The US military probably has contacts with the IRGC due to the proximity of their operations against ISIL and indirectly coordinates with forces it backs in Iraq and Syria in the fight against the extremist group. Iranian officials have warned that those same Shiite militias would target vulnerable US forces in retaliation for designating the IRGC.

“If US officials commit this strategic mistake, the Islamic Republic of Iran will surely reciprocate,” Iranian foreign minister Mohammad Javad Zarif said last week. “The IRGC is an honour for our country and a guarantor of the defence of our homeland.”

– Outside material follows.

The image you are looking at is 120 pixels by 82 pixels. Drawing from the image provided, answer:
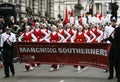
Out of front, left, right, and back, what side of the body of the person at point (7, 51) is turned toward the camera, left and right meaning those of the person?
front

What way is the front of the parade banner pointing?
toward the camera
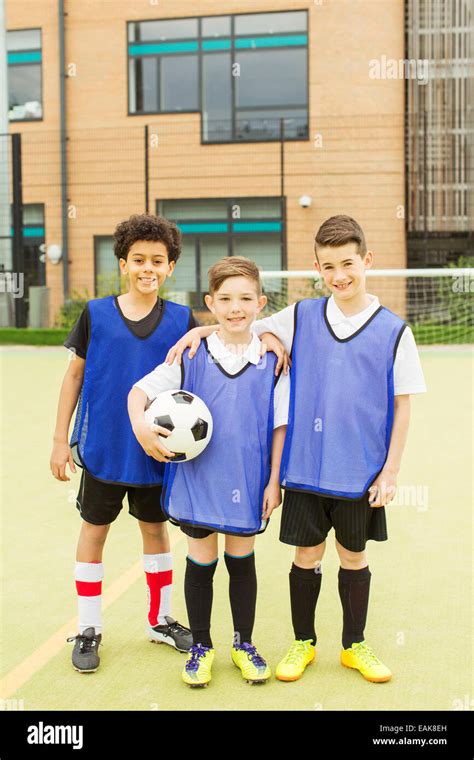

The IRGC began during the 1979 revolution as a militia protecting the clerics who overthrew the Shah. Since then it has become the most powerful security force in Iran, superseding the regular military services. It controls the ballistic missile programme that is Iran’s most strategic conventional asset, as well as a maritime force operating in the Gulf separate from the Iranian navy. Its elite Quds Force operates across the region backing Shiite militias and militant groups, and was designated by the US as a terrorist entity a decade ago.

After the Iran-Iraq war, and over the past 15 years of international sanctions that choked Iran’s private sector in particular, the IRGC has also come to play a dominant role across the country’s economy.

The former US administration of Barack Obama thought the nuclear deal and greater engagement with Tehran’s elected leadership would strengthen moderates and gradually undermine the IRGC and other hardliners’ economic and social control.

The easing of sanctions and sharp increase in deals with European and Asian firms in Iran has spurred hopes in the country that private businesses may take a greater share of the economy, which the IRGC has opposed. Iranian president Hassan Rouhani in part campaigned on reducing IRGC’s role in the economy.

The new US sanctions appear intended to again increase the risk for European companies and banks to operate in Iran, where they may do business with IRGC-linked entities.

“We urge the private sector to recognise that the IRGC permeates much of the Iranian economy, and those who transact with IRGC-controlled companies do so at great risk,” Mr Mnuchin said.

Some analysts and proponents of the harder line on Iran said the new sanctions on the IRGC could significantly raise pressure on Iran, without the US scuttling the nuclear deal itself.

“The decertification doesn't necessarily lead to the reimposing of sanctions…This on the other hand, imposes actual sanctions on an entity that controls significant parts of the Iranian economy,” Michael Horowitz, an analyst at Prime Source risk consultancy said on Twitter. He said that if the US decides to be zealous and actively target any organisation, including banks, with ties or deals with the IRGC, “this could be akin to reimposing sanction”.

But for other observers, the decision to not classify the IRGC as a terrorist group and only impose some new sanctions would not have a major impact on the group’s economic interests or its military capabilities.

“So far the sanctions will [only] freeze the IRGC out of the US financial system, target three Iranian companies and a Chinese company,” said Marc Martinez, a UAE-based Iran analyst. “Far from significant.”

French, German and other European businesses were also unlikely to be dissuaded from pursuing opportunities in the untapped Iranian market — where they have no American competitors — by the new sanctions, Mr Martinez said.

“European companies already spend a fortune on due diligence to be sure their potential business partner is not related to the IRGC,” he added. “As the final ownership of a company is often behind three, four, or five layers of screens, this due diligence is very thorough. For foreign companies, the IRGC is already de facto blacklisted.”

Mr Martinez also speculated that with punitive new US measures long predicted since Mr Trump’s election, IRGC-linked companies were probably prevented from any involvement in the recent major contracts signed with European companies in recent months.

Mr Trump’s bellicose rhetorical approach to Iran also risks rallying the Iranian public and increasing support for the IRGC, which has been at the forefront of the fight against ISIL. Mr Rouhani’s maneouvring to reduce the IRGC’s economic role may also be undermined by the White House’s moves.